Art intervention/ Posters/ Video 7′
University Hospital Centre Split (KBC Split)
on view from 21/12/2023
curated by Ivana Meštrov
cinematographer/video documentation by Darko Škrobonja (Studio Lucciola)

photo documentation by Duška Boban

ARTIST’S STATEMENT 

Mending Time is an art intervention that consists of repairing clocks in the hospital corridors and wards that have been out of order for many years.
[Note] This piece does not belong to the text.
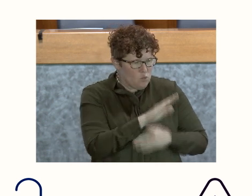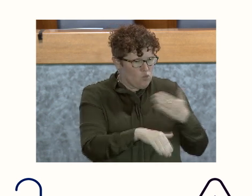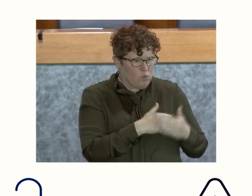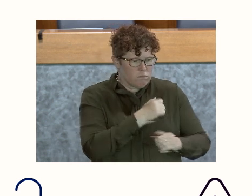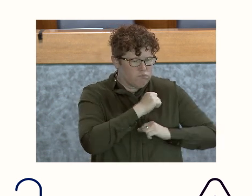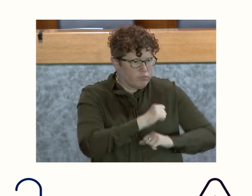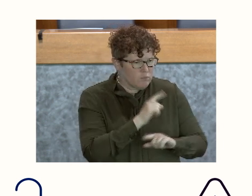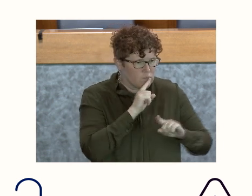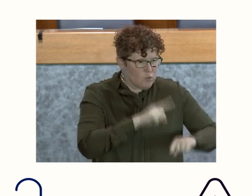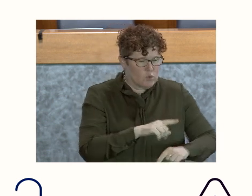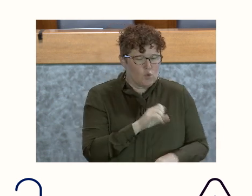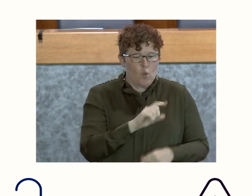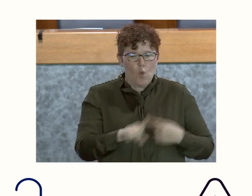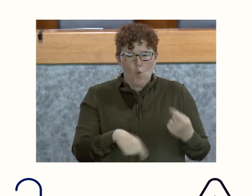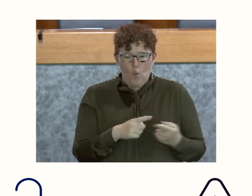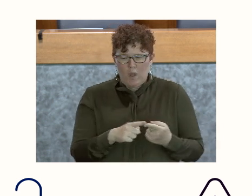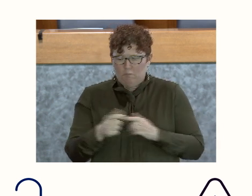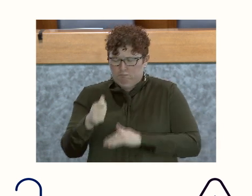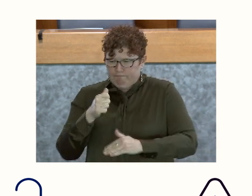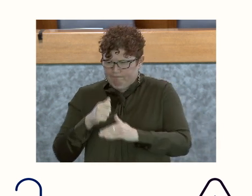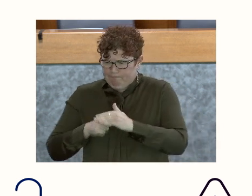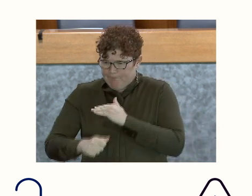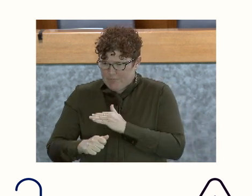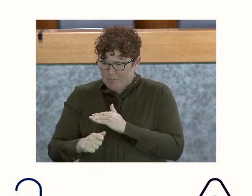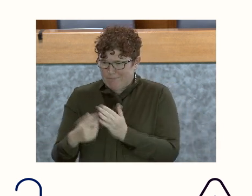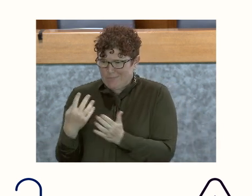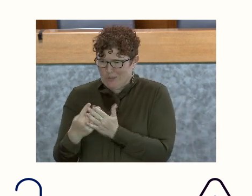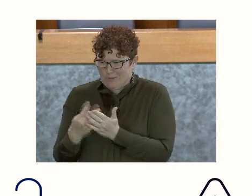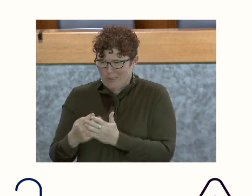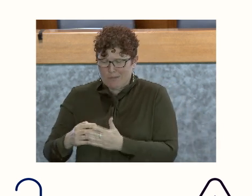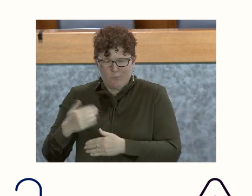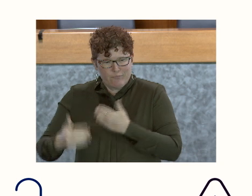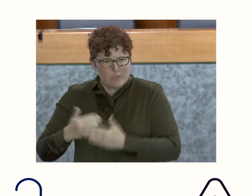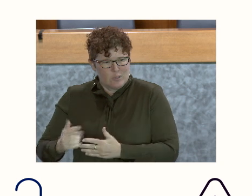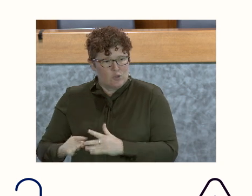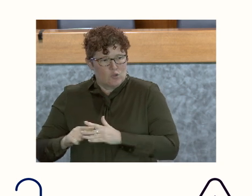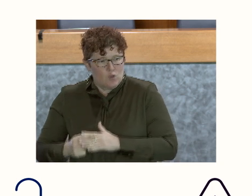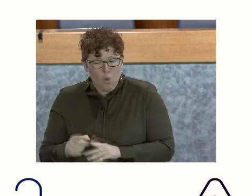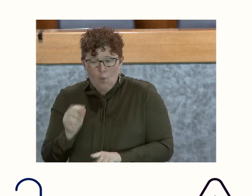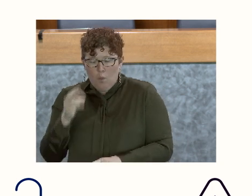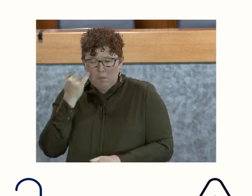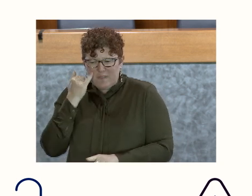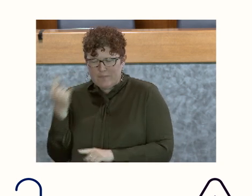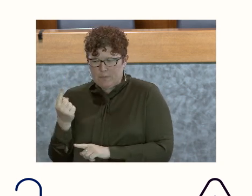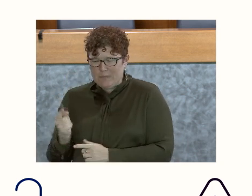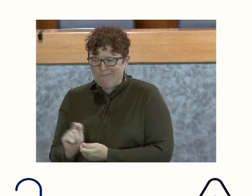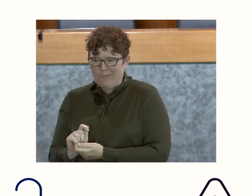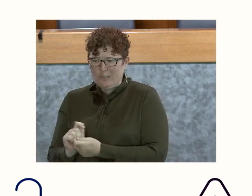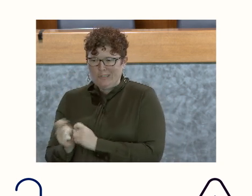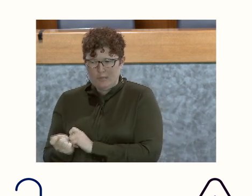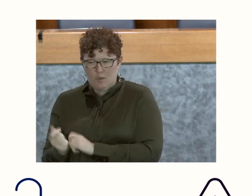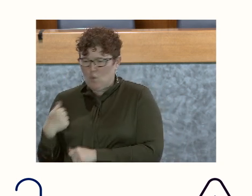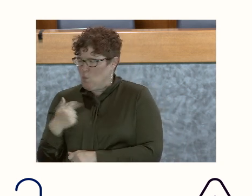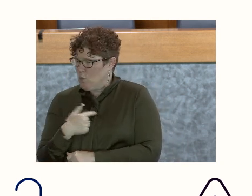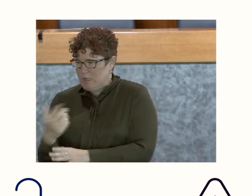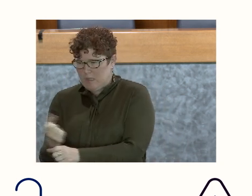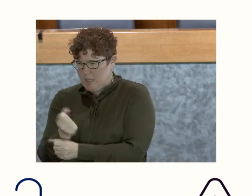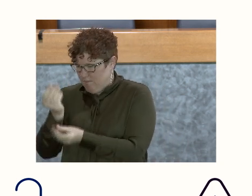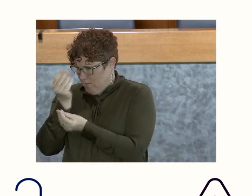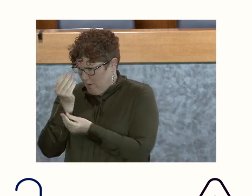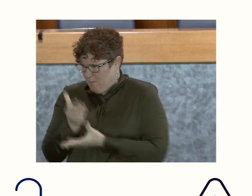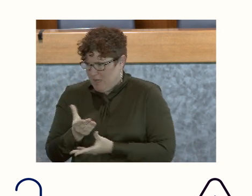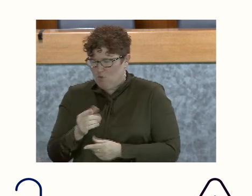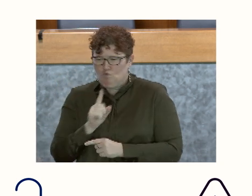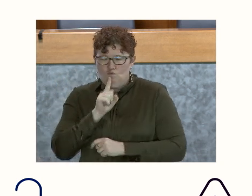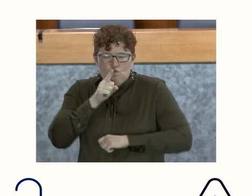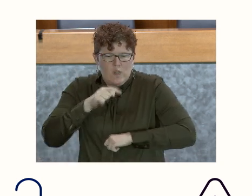as booking occurs at the local or regional level or as soon as there is a change to a protective order, we get that information through a virtual real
It was realised within the framework of the Zoja Dumengjić Gallery program, as part of the collaboration between the Croatian Association of Visual Artists (HULU) Split, and the University Hospital Centre Split (KBC Split). It addresses the concept of time within the context of the functional hospital system that strives for precision (start and end of surgeries, timely arrivals, emergency) as well as the time of the beginning and end of life. Mending Time operates on multiple levels, from the pragmatic (the blue “Iskra” clocks are indeed repaired and returned to their places) to the symbolic, poetic, and utopian (fixing the time of illness, dysfunctionality of the general system, the shortage of resources confronting the public health system). This simple act of solidarity patches a temporal gap in the system and is a tribute to those who frequent the hospital, endure waiting rooms, and especially to those valiantly confronting the daily challenges of the system, exerting superhuman efforts to ensure its functionality and service to people in need. It is a somewhat ironic and absurd act. An attempt to mend both time and life, overtime work, and the exhausting period of the pandemic. Clocks displaying accurate time provide a certain assurance that the system, on a micro-level, is still functioning. Even though they might be deemed unnecessary in the era of mobile phones, these clocks bear witness to a time of analogue precision, an illusion of security, raising the gaze of many in a common direction. Mending Time is a call for the system to function, but also a concern for the encroaching time.

 Neli Ružić 

CURATOR’S TEXT

Take a moment to pause, lift your gaze, and observe your surroundings closely. Can you spot the square clock, intensely blue, featuring a distinct white dial? The contrasting and uniquely fragmented white retro-futuristic typography, the so-called Rollerball 1975 font, on a blue background. If you continue observing, you’ll find them occupying every hospital corridor and some waiting rooms. Some among you might recall these clocks adorning the spaces of your distant school hallways, guiding breaks and signalling for school obligations with their chimes. But doesn’t it seem to you that our gesture of looking at the clock has atrophied, it is simply an impulse that we have gradually suppressed? We don’t rely on it anymore. Because when was the last time you looked at a clock that wasn’t already there, on the interface of your mobile phones or smartwatches? That time hasn’t already outpaced you. In the past, people seem to have kept a safe but conscious distance from time, a more articulate rhythm of days, whereas today, everything appears just stuck within or onto ourselves… That is precisely the focus of Mending Time. In her years-long exploration of the social and perceptual aspects of time, visual artist Neli Ružić initiates and oversees the action of tuning the mechanical clocks in the hospital that have stopped ticking for some time, in collaboration with electromechanical technician Zvonko Burger, thereby also drawing attention to the almost extinct profession of watchmaking in these parts. The old clock manufactured by Iskra becomes the main conveyor of this program, accompanied by Mending Time posters that recreate the typography game of the previous clock face, along with a related video that illustrates the gesture and process of repair within the hospital context. From this, it can be inferred that this seemingly simple action is anything but mundane. It is significant to everyone. Can we mend the time that’s already passed? As biological beings, we are aware that this is almost an oxymoronic concept. Yet, perhaps this way we can collectively become aware of it, catch the rhythm, pause for a moment. Because by thinking that we will tame time with all our valuable technological creations, we chase-remember-mark this moment with even more significance. Let the clocks do their part. The rest is up to us.